Sebuah penelitian menarik dari Badan Narkotika Propinsi DKI Jakarta, juga menyimpulkan
bahwa anak yang kurang dekat dengan sosok ayahnya akan tujuh kali lipat lebih mudah terkena
narkoba dibandingkan dengan anak yang dekat dengan sosok ayahnya. Kesimpulan yang tak
terlalu mengejutkan, karena bukankah ayah yang berkompeten dan seharusnya mengajarkan
anak untuk ”Say no to drugs” ?

Sibuk`?
Kesibukan mencari nafkah seringkali menjadi kambing hitam yang`sangat ampuh bagi seorang
ayah untuk lepas tangan dari pendidikan anak dan menyerahkan tanggung jawab ini seutuhnya
kepada ibu. Sesibuk apakah ayah dibandingkan ibu ? Apakah kesibukan itu termasuk main
games menjelang pulang kantor, bercengkrama atau menbaca`koran ketika tak banyak kerjaan,
atau nongkrong di kafe menunggu kemacetan reda ? Ketika seorang ayah begitu dikepung oleh
berbagai kemudahan teknologi informasi dan komunikasi (HP, Blackberry, internet dsb.), apakah
masih ada cukup alasan di hadapan Allah untuk tidak turut mendidik anak ?
Tentunya seorang ayah tak dituntut untuk secara teknis dan rutin mengurusi pendidikan anak. Ia
dapat berperan menjadi pengarah (director) kebijakan pendidikan anak, sedangkan pengelola
(manager) dan pelaksana (executor) tetap dapat dilakukan ibu. Sudahkan ayah merumuskan visi,
misi dan strategi pendidikan anak di rumah, sesuatu yang dengan terampilnya dia lakukan di
kantor ? Betapa zalimnya seorang ayah jika hal itupun jika ia bebankan kepada istrinya.
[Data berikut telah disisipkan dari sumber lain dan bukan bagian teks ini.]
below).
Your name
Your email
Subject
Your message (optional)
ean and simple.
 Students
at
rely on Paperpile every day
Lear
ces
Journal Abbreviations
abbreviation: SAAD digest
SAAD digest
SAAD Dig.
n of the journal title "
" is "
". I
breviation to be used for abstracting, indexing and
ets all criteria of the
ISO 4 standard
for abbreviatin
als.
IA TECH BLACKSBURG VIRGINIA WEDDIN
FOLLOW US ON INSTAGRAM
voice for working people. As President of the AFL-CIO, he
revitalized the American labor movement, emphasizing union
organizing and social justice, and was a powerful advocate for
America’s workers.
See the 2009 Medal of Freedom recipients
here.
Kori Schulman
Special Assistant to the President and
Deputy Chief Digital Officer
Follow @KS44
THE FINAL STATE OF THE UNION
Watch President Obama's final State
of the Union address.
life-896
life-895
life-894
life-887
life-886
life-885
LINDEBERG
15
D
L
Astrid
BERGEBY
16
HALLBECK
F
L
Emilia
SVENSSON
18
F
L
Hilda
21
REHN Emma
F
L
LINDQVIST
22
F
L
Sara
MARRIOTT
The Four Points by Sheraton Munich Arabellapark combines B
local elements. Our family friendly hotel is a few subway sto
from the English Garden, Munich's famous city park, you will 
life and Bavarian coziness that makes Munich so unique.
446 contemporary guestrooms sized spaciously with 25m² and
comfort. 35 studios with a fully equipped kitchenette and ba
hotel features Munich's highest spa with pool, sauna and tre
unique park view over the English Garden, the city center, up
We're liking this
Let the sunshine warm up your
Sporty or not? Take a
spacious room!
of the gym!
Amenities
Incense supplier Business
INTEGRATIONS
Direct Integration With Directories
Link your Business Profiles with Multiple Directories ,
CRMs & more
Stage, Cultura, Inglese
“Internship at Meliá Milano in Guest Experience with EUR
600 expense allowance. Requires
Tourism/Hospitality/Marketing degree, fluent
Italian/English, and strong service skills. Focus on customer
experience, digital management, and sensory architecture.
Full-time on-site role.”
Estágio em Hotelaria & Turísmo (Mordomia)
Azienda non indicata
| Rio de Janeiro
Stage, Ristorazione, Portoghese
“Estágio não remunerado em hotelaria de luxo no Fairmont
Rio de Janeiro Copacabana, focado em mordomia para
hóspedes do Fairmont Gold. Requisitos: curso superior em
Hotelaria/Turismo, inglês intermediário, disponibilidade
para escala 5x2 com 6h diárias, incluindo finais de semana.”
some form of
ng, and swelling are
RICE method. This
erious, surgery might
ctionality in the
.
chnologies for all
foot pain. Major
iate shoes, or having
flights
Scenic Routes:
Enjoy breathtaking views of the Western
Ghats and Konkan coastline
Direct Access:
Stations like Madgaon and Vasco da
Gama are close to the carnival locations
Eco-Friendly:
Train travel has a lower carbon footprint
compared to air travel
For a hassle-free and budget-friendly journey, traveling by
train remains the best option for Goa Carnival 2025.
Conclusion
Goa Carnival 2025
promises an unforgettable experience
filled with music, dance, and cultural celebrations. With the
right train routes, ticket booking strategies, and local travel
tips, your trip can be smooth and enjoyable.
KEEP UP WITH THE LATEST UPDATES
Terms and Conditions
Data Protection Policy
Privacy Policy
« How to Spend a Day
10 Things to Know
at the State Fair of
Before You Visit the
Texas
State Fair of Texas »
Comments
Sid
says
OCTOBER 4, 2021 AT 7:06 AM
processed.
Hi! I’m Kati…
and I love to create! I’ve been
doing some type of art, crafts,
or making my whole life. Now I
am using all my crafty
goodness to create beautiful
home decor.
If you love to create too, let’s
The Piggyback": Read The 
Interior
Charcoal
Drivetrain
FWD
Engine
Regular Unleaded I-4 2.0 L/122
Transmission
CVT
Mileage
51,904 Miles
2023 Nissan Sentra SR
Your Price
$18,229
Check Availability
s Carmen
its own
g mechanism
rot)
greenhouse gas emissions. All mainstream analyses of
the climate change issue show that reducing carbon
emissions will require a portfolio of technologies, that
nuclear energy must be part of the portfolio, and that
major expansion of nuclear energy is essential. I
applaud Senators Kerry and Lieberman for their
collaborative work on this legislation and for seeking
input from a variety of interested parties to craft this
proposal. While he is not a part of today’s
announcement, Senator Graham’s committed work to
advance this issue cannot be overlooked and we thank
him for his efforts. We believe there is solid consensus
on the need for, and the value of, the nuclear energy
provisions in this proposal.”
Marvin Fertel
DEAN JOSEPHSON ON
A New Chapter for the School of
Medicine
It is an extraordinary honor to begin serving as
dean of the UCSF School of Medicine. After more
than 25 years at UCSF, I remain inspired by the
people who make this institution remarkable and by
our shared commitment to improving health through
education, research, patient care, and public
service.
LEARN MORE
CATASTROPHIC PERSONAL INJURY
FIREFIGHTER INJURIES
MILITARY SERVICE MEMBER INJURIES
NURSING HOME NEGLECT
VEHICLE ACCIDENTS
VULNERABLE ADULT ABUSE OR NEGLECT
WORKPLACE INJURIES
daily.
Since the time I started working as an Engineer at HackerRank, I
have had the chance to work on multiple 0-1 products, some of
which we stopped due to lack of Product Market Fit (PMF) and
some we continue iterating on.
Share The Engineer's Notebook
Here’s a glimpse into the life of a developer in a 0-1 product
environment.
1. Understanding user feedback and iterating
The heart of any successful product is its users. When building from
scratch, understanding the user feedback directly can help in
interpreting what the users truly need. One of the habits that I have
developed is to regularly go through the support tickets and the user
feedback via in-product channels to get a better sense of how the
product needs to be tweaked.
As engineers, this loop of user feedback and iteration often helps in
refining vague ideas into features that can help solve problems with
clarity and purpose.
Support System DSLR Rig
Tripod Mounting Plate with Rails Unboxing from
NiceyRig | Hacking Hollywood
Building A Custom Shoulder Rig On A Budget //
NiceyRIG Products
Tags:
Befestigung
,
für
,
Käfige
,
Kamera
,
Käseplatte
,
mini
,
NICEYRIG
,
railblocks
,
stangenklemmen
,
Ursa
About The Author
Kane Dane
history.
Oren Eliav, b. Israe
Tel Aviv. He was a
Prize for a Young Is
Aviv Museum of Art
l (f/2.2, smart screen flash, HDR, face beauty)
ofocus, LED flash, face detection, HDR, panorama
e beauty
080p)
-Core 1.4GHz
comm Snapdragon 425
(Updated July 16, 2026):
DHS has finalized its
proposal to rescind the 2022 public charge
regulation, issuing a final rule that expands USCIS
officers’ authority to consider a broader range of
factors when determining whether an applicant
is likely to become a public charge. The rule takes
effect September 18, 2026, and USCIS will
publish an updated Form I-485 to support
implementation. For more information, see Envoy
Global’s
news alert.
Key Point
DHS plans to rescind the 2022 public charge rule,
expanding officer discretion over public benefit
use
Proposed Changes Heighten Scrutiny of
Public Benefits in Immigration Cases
Ayah juga dapat berperan sebagai konsultan pendidikan anak bagi istrinya. Dalam keletihan,
kepusingan dan kebosanan dalam menghadapi perilaku anak setiap hari, bukankah seorang istri
butuh second opinion dari seseorang suami yang mampu melihat persoalan dari ”jauh” dari
”luar” dan dari ”atas” ? Justru jarang dan terbatasnya interaksi rutin dan langsung seorang ayah
dengan anak-anaknya, membuatnya lebih mampu untuk menawarkan solusi yang lebih brilyan,
jernih, obyektif dan efektif kepada istrinya.